_Document extract_
▼

For some years now Franco and I have been inviting friends, and their friends, to come on December 31 for a buffet supper. As New Year’s bashes go, it’s pretty tame, but we pop the midnight corks on our roof terrace just opposite the Colosseum and watch the fireworks that successive city administrations, of all stripes, have generously provided.

Nor has anyone ever complained about the food. One of my standby dishes is what I call my Timballo di San Silvestro. You won’t find it in SAUCES & SHAPES. It’s not traditional. It’s just me. December 31 is the feast of San Silvestro, St. Sylvester, hence the name. One of the more or less charming New Year’s traditions in Italy—now out of use, at least in its full-scale version—is that of tossing out old stuff on December 31 to start afresh on January 1. Romans no longer heave old sofas and washing machines out the window onto the cars parked below, but the idea of a day of renewal definitely appeals to me.

In that spirit, the timballo di San Silvestro is a pasta al forno made from all those odd little amounts of different pastas, not enough to make a decent portion on their own, that collect in the cupboard. (This is the affluent society version of scraping the bottom of the madia, a wooden chest, for broken bits of pasta lest they go to waste.) I line them all up and check their cooking times, since they probably can’t all go into the water at the same time.

The principal condimento will be a béchamel enriched with all those mystery cheeses that accumulate in the fridge over the course of the year. I don’t care what they are, or were in better days. I just take them all, trim off rind and mold, and cut them into cubes. Sometimes this results in a combination of caciocavallo, caciotta, pecorino di fossa, smoked something or other, and dried out mozzarella.* It’s all good. I often also have grated parmigiano-reggiano and pecorino romano in the freezer (when I have extra freshly grated cheese left over from serving pasta, it goes into a freezer container for emergencies or for that one tablespoon called for in meatball recipes and the like). If I’m short on solid cheese, the grated goes into the béchamel, but if there’s enough, it can be saved for sprinkling on top.

▲

_Exercise set_
1. Copy word for word the part of the timballo passage that begins at "In that spirit, the" and stops after "the same time.".
2. Sum up the timballo passage in two sentences.
3. Put this sentence from the timballo passage into Spanish: "I line them all up and check their cooking times, since they probably can’t all go into the water at the same time."
Rely only on what the timballo passage says.

_Extracted records_

▼

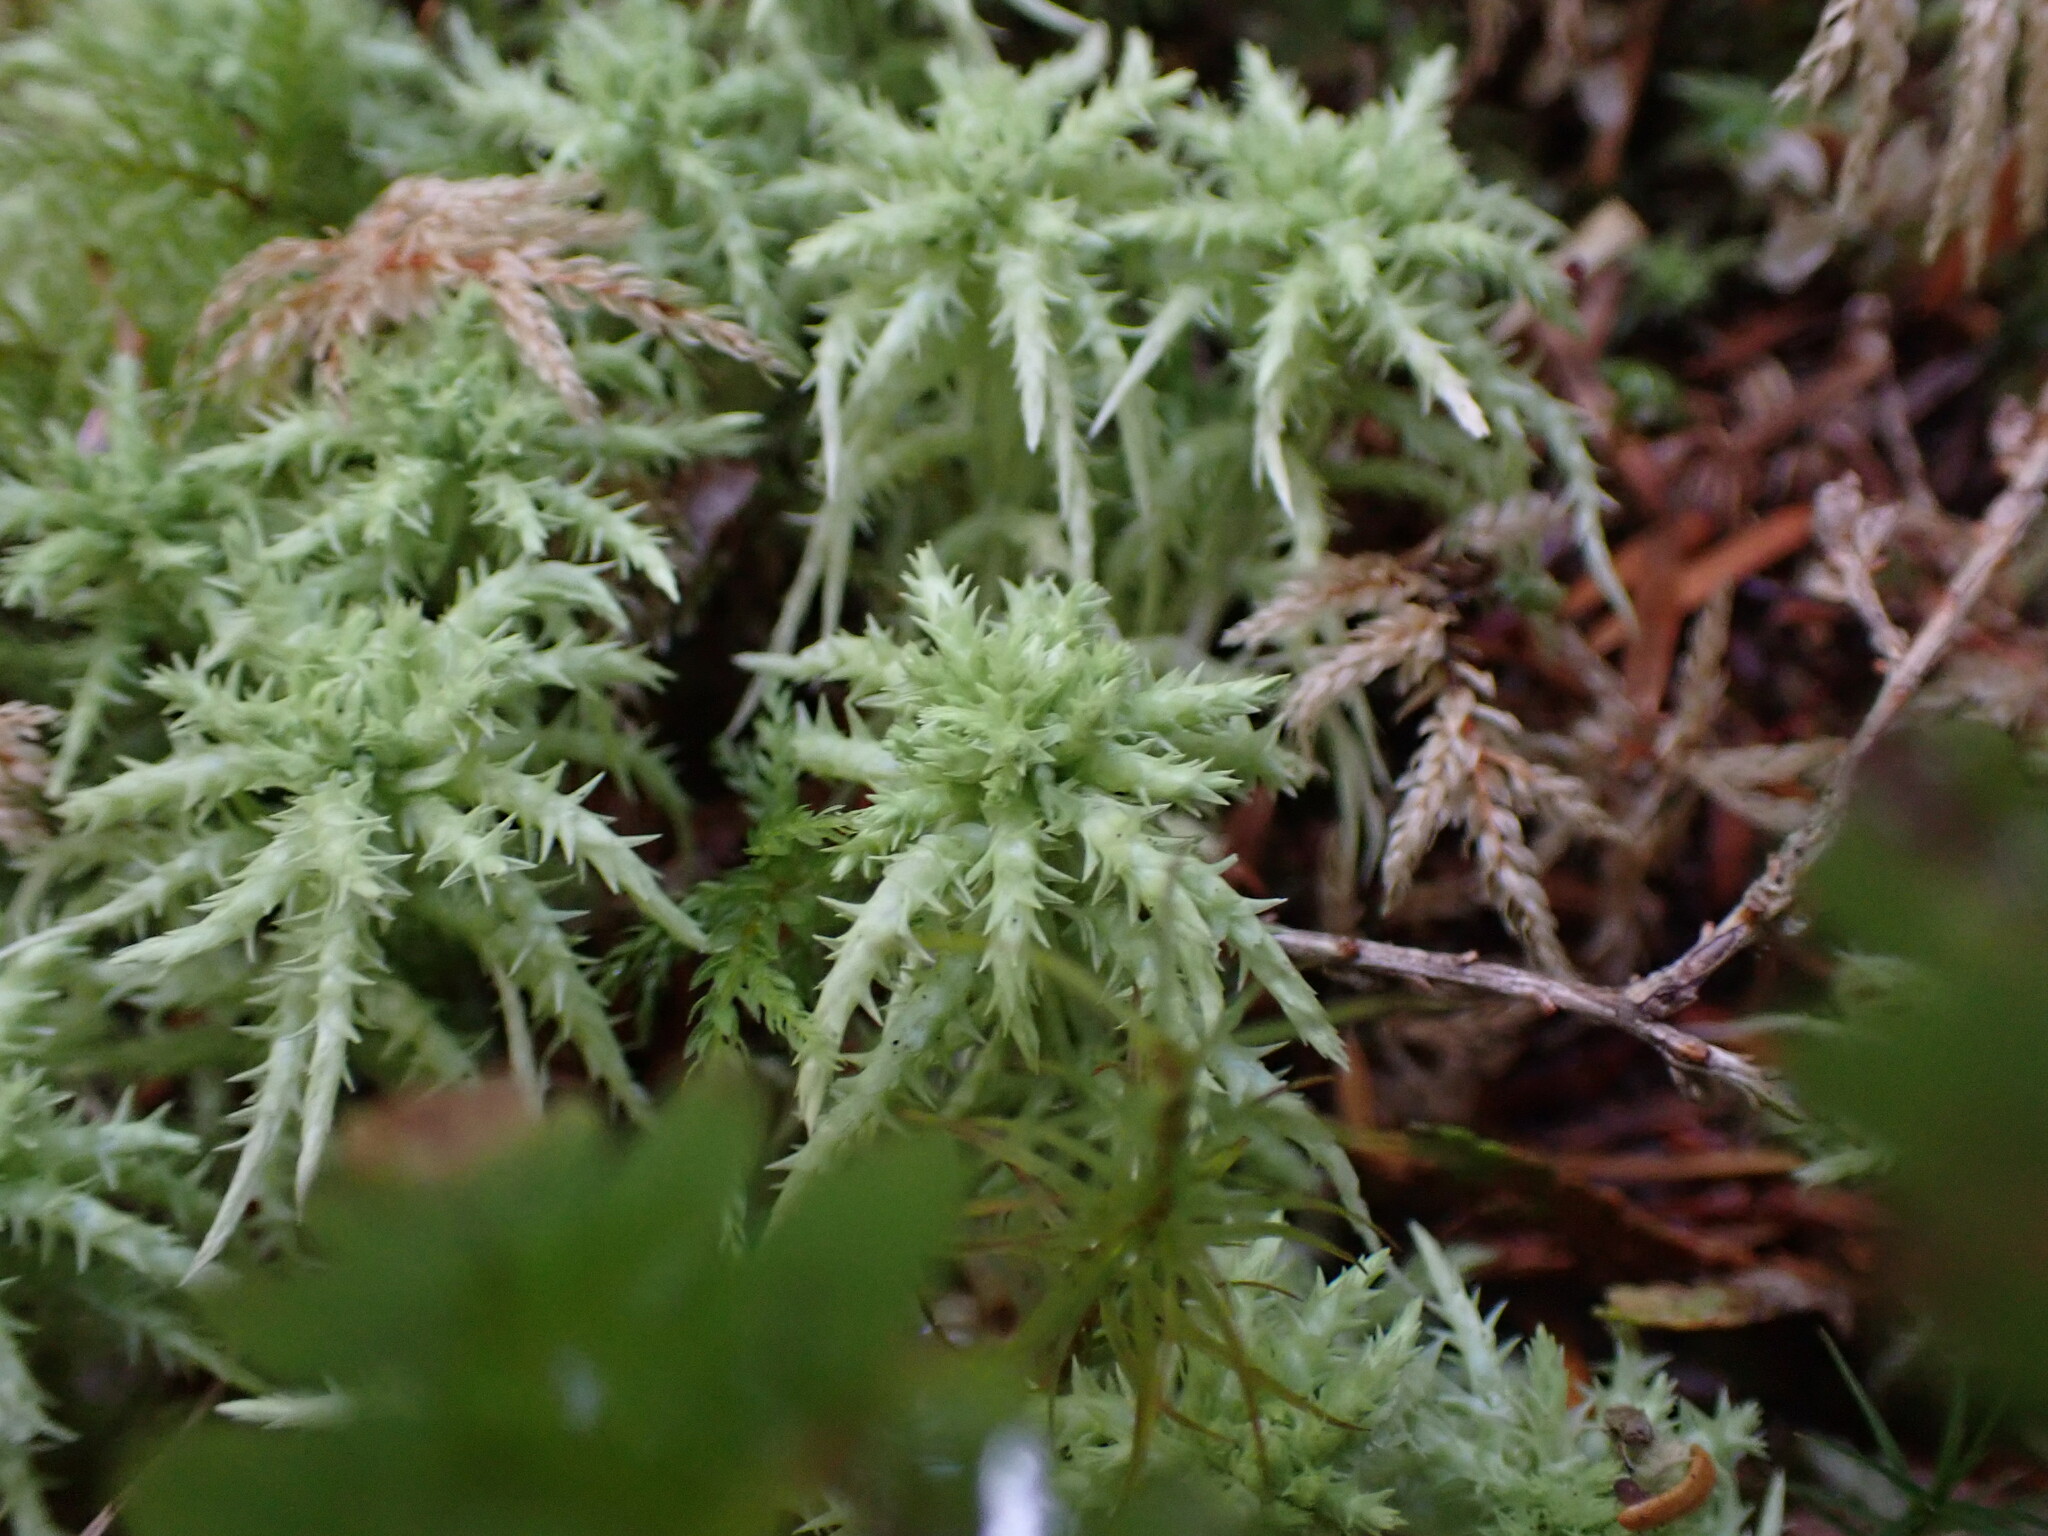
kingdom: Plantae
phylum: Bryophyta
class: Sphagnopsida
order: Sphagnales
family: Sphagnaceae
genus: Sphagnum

▲

_Expected responses_
1.
In that spirit, the timballo di San Silvestro is a pasta al forno made from all those odd little amounts of different pastas, not enough to make a decent portion on their own, that collect in the cupboard. (This is the affluent society version of scraping the bottom of the madia, a wooden chest, for broken bits of pasta lest they go to waste.) I line them all up and check their cooking times, since they probably can’t all go into the water at the same time.

2. Every December 31 the writer and Franco host a buffet supper on their roof terrace across from the Colosseum, and one regular dish is the writer's own Timballo di San Silvestro, named for that day's feast. In the spirit of the old Italian custom of throwing out old things to start the new year fresh, it is a baked pasta made from small leftover amounts of different pastas, with a béchamel full of odd cheeses gathered from the fridge.

3. Las pongo todas en fila y reviso sus tiempos de cocción, ya que probablemente no pueden ir todas al agua al mismo tiempo.